Mémoire et histoire, une relation complexe

        De la mémoire, Paul Ricoeur construit une définition à la confluence de deux conceptions rivales, celle de Platon et celle d’Aristote. La mémoire est, dans la philosophie platonicienne, la représentation d’une chose absente. Elle est enveloppée par l’imagination, mais ne se confond pas avec elle. Dans la philosophie aristotélicienne, la mémoire est plutôt la représentation d’une chose antérieurement perçue, apprise ou acquise. Elle a trait au souvenir. On se situe donc, avec la mémoire, entre le souvenir et l’imagination [2].

        L’historien sait bien que la mémoire est sa matière première. Mais il conserve à son endroit une certaine méfiance : poursuivant la vérité, s’astreignant à une méthode rigoureuse, il doit contrôler son propre imaginaire. Son métier consiste à authentifier les faits, à administrer des preuves. L’historien n’est pas un romancier, explique Antoine Prost, « l’histoire est imagination et contrôle de l’imagination par l’érudition [3]. » Pour cette raison, mémoire et histoire restent « à angle droit », conclut Paul Valéry.

        L’historien se trouve embarrassé face à la demande sociale de mémoire ; il ne saurait la mépriser, mais en connaît mieux que quiconque les dangers. « Au bout du compte », reconnaît Antoine Prost, « l’historien fait le type d’histoire que la société lui demande (...). Or nos contemporains demandent une histoire mémorielle, identitaire, une histoire qui les divertisse du présent et sur laquelle ils puissent s’attendrir ou s’indigner [4] ». La demande de mémoire est, aussi, l’avatar du capitalisme émotionnel qui nous enchâsse.

 

Face au péril identitaire, vaut-il mieux tout oublier ?

        L’efflorescence des mémoires concurrentes finit, pour Pierre Nora, par figer les identités, réduites souvent à « l’assignation collective à un groupe ». Ces mémoires communautaires passent ces faits révolus au tamis de nos représentations et de nos valeurs actuelles. Elles corrompent « le rapport au passé, (…) la conscience de la différence des temps [5]. » Elles marchandent ce passé, en exigeant réparation. Elles le moralisent, en appelant constamment à la repentance. Elles prétendent faire de l’historien un juge, et de l’histoire un tribunal. Daniel Lefeuvre s’inquiétait d’une telle posture, qui risquait d’enfermer les jeunes issus de l’immigration dans une logique victimaire, les décourageant de se risquer à la compétition sociale. Une posture militante, parfois encouragée par des intellectuels comme François Gèze, auteur de « l’appel des indigènes » fustigeant les discriminations faites aux descendants des indigènes issus des colonies.
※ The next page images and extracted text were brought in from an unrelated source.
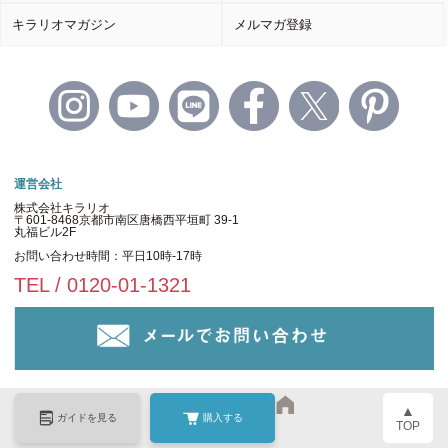
キラリオマガジン
メルマガ登録
運営会社
株式会社キラリオ
〒601-8468京都市南区唐橋西平垣町 39-1
丸福ビル2F
お問い合わせ時間：平日10時-17時
TEL / 0120-01-1321
▲
ガイドを見る
購入する
TOP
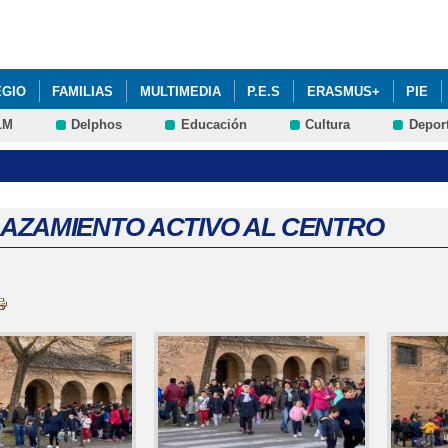
Pasar al
contenido
principal
EGIO
FAMILIAS
MULTIMEDIA
P.E.S
ERASMUS+
PIE
LM
Delphos
Educación
Cultura
Depor
AZAMIENTO ACTIVO AL CENTRO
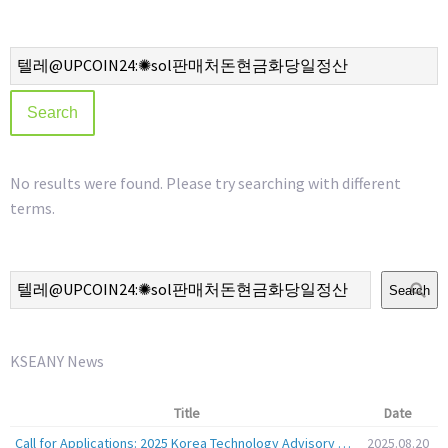
No results were found. Please try searching with different
terms.
Search
KSEANY News
Title
Date
Call for Applications: 2025 Korea Technology Advisory Group (K-TAG)
2025.08.20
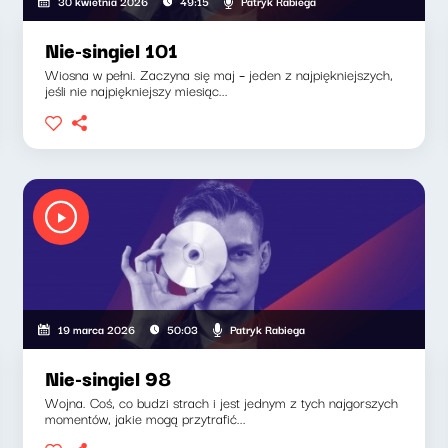
Patryk Rabiega
30 kwietnia 2026
49:15
Nie-singiel 101
Wiosna w pełni. Zaczyna się maj – jeden z najpiękniejszych,
jeśli nie najpiękniejszy miesiąc...
Patryk Rabiega
19 marca 2026
50:03
Nie-singiel 98
Wojna. Coś, co budzi strach i jest jednym z tych najgorszych
momentów, jakie mogą przytrafić...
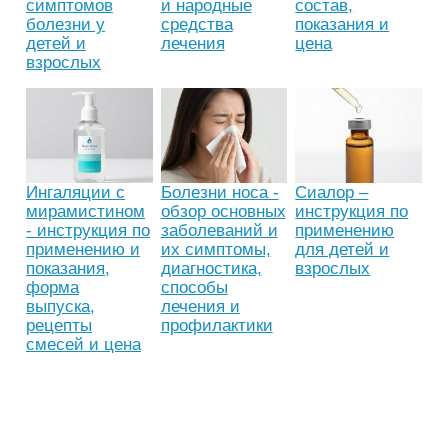
симптомов
и народные
состав,
болезни у
средства
показания и
детей и
лечения
цена
взрослых
Ингаляции с
Болезни носа -
Сиалор –
мирамистином
обзор основных
инструкция по
- инструкция по
заболеваний и
применению
применению и
их симптомы,
для детей и
показания,
диагностика,
взрослых
форма
способы
выпуска,
лечения и
рецепты
профилактики
смесей и цена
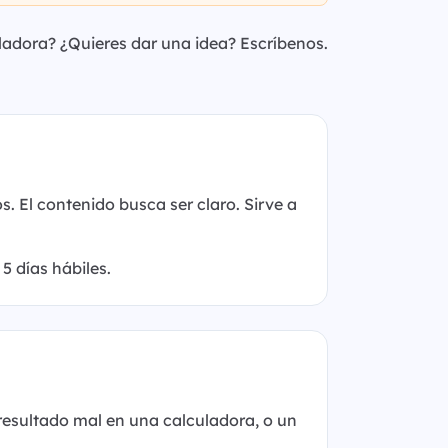
ladora? ¿Quieres dar una idea? Escríbenos.
. El contenido busca ser claro. Sirve a
5 días hábiles.
resultado mal en una calculadora, o un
        Est-ce à dire, comme Ernest Renan, que l’amnésie est seule souhaitable ? « L’essence d’une nation est que tous les individus aient beaucoup de choses en commun, et aussi que tous aient oublié bien des choses [6] », affirmait-il. Mettant fin aux guerres de religion, l’édit de Nantes (1598) ne menaçait-il pas de prison ceux qui évoqueraient le souvenir des exactions mutuelles [7] ?

        Cependant, Paul Ricoeur nous met en garde : l’amnésie, surtout si elle prend les habits de l’amnistie, frappe le passé d’interdit en exonérant des crimes du passé. Quand cette mémoire, refoulée, ressurgit, elle sature l’espace public et devient explosive. L’amnistie offre un « simulacre de pardon » visant à « éteindre les mémoires ». Mais rien ne peut empêcher à terme une salutaire « crise d’identité », nécessaire à la réappropriation de ce passé traumatique.

 

[1] Le Monde, 6 février 2021
[2] Paul RICOEUR, La mémoire, l’histoire, l’oubli, Seuil, 2000, p. 8.
[3] Vingtième siècle. Revue d’histoire, janvier-mars 2000.
[4] Antoine PROST, Douze leçons sur l’histoire, Seuil, 2010 (rééd.)
[5] Pierre NORA, Recherches de la France, Gallimard, 2013, p. 558-565
[6] Ernest RENAN, Qu’est-ce qu’une nation ? 1882
[7] « Défendons à tous nos sujets de quelque état et qualité qu’ils soient d’en renouveler la mémoire, s’attaquer, ressentir, injurier ni provoquer l’un l’autre par reproche de ce qui s’est passé ».